Такие длинные и хорошо продуманные речи не часто удавались Хейльману. Он был прямо-таки горд этим. И чтобы не дать мальчишкам опомниться и возразить, продолжал:
— Сейчас я незаметно проберусь в город, проверю, все ли спокойно. Через десять минут вернусь, и тогда — по домам! Пока не вернусь — не трогаться с места, а потом все мы с шиком смоемся. В этом тоже есть кое-что интересное!

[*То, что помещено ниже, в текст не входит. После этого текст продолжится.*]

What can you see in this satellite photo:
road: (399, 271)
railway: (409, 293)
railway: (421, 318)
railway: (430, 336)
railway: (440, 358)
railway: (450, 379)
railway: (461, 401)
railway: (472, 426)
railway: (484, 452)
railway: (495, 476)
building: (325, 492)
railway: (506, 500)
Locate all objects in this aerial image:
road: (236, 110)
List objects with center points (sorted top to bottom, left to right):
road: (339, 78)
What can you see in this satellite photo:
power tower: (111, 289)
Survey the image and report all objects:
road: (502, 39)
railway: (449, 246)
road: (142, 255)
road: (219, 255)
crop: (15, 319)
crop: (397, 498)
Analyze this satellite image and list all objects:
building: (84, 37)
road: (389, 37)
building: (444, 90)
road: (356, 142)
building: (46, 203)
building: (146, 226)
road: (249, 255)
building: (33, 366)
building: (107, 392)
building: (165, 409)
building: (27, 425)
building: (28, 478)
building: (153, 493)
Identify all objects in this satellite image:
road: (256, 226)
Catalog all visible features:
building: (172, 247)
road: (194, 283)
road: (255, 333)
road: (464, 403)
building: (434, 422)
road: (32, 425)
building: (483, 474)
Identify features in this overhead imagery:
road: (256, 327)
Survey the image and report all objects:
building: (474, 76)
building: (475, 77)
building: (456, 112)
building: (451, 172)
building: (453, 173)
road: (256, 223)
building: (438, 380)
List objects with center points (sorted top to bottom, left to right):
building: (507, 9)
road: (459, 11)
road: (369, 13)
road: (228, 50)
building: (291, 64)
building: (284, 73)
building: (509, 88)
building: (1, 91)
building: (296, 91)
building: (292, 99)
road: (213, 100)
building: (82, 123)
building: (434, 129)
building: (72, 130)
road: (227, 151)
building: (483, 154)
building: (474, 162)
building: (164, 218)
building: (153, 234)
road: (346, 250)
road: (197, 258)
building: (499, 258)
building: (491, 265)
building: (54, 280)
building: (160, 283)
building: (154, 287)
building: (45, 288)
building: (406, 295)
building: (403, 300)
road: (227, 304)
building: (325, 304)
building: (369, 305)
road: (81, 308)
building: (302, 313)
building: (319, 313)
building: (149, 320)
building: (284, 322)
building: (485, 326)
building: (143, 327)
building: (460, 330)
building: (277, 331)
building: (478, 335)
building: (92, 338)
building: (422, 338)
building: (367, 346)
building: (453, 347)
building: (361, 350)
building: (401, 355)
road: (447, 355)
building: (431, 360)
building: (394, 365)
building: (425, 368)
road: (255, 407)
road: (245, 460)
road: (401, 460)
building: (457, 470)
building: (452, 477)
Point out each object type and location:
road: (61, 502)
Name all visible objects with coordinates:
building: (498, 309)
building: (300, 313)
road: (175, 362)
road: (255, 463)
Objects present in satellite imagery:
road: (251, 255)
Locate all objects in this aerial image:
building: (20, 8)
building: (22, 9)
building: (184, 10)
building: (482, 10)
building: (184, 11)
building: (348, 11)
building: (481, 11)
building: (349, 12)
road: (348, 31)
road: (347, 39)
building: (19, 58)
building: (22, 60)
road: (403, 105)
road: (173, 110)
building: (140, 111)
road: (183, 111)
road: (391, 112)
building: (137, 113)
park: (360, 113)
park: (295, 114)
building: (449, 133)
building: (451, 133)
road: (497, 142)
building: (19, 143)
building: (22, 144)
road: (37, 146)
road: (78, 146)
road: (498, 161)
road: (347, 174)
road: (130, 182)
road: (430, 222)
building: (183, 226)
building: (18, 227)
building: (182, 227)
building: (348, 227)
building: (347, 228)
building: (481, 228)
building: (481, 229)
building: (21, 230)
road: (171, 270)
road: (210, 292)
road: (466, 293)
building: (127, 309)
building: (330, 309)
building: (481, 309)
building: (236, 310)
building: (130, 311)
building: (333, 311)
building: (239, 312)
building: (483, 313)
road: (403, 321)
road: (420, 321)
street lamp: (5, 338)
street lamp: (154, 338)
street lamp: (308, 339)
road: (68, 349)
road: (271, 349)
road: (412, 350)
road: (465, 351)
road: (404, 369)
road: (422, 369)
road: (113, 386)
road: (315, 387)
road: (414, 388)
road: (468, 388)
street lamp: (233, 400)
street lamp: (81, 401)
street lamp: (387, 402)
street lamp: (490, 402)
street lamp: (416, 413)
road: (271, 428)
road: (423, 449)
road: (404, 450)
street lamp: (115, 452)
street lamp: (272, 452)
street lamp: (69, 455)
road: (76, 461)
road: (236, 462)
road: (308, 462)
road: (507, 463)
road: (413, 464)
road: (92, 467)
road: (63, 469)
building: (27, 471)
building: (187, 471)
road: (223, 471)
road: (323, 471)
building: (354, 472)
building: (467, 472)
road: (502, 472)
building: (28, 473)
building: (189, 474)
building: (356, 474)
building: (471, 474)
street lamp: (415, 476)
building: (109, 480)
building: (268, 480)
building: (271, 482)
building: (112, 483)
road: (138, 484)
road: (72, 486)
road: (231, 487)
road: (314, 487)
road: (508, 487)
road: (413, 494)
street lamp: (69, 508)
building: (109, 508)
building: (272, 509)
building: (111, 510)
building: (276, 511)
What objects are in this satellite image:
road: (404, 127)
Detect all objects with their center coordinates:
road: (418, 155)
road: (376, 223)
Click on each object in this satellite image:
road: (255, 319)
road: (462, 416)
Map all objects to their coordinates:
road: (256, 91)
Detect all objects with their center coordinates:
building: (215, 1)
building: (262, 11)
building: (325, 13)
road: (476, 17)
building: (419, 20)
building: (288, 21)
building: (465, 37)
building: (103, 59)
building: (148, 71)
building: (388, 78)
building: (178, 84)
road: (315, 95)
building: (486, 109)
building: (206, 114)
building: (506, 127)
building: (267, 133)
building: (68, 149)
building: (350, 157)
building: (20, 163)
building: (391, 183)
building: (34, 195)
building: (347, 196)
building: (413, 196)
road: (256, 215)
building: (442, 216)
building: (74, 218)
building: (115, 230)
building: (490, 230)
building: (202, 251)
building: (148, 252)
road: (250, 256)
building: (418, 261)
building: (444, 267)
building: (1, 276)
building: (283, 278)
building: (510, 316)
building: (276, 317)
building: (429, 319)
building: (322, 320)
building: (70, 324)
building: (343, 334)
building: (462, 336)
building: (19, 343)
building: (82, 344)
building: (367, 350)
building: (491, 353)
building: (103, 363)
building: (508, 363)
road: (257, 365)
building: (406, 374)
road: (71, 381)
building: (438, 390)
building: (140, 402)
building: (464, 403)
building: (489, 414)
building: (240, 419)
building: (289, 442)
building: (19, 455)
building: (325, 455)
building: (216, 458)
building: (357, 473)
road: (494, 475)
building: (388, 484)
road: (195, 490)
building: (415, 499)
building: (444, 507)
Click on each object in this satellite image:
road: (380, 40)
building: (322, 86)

Унтер-офицер Хейльман извлек из рюкзака штатскую куртку и натянул ее поверх кителя, из чего можно заключить, что этот тяжелодум заблаговременно подготовился к превратностям судьбы. И все же он допустил просчет.
Едва он прошел перекресток, расположенный у самого моста, и сделал несколько шагов по направлению к старому городу, как в воротах, мимо которых он намеревался проскочить, раздался стук кованых сапог. Две пары неподвижных оловянных глаз из-под нависших касок уставились на него в упор. Блеск двух металлических блях ослепил его. «Полевая жандармерия, — подумал Хейльман. — Значит, конец».
Он показал свои документы, вынужден был показать.
— Почему в штатском? — с каменным лицом спросил один из жандармов.
— Хотел заблаговременно смыться, не так ли? — съязвил другой.
Хейльман шел между ними и лихорадочно думал. Он думал не о спасении собственной жизни. Все его мысли были о мальчиках там, на мосту. Голова раскалывалась.
«Господи! Как мне сообщить им? Что бы такое придумать? Надо что-то придумать… Надо что-то придумать».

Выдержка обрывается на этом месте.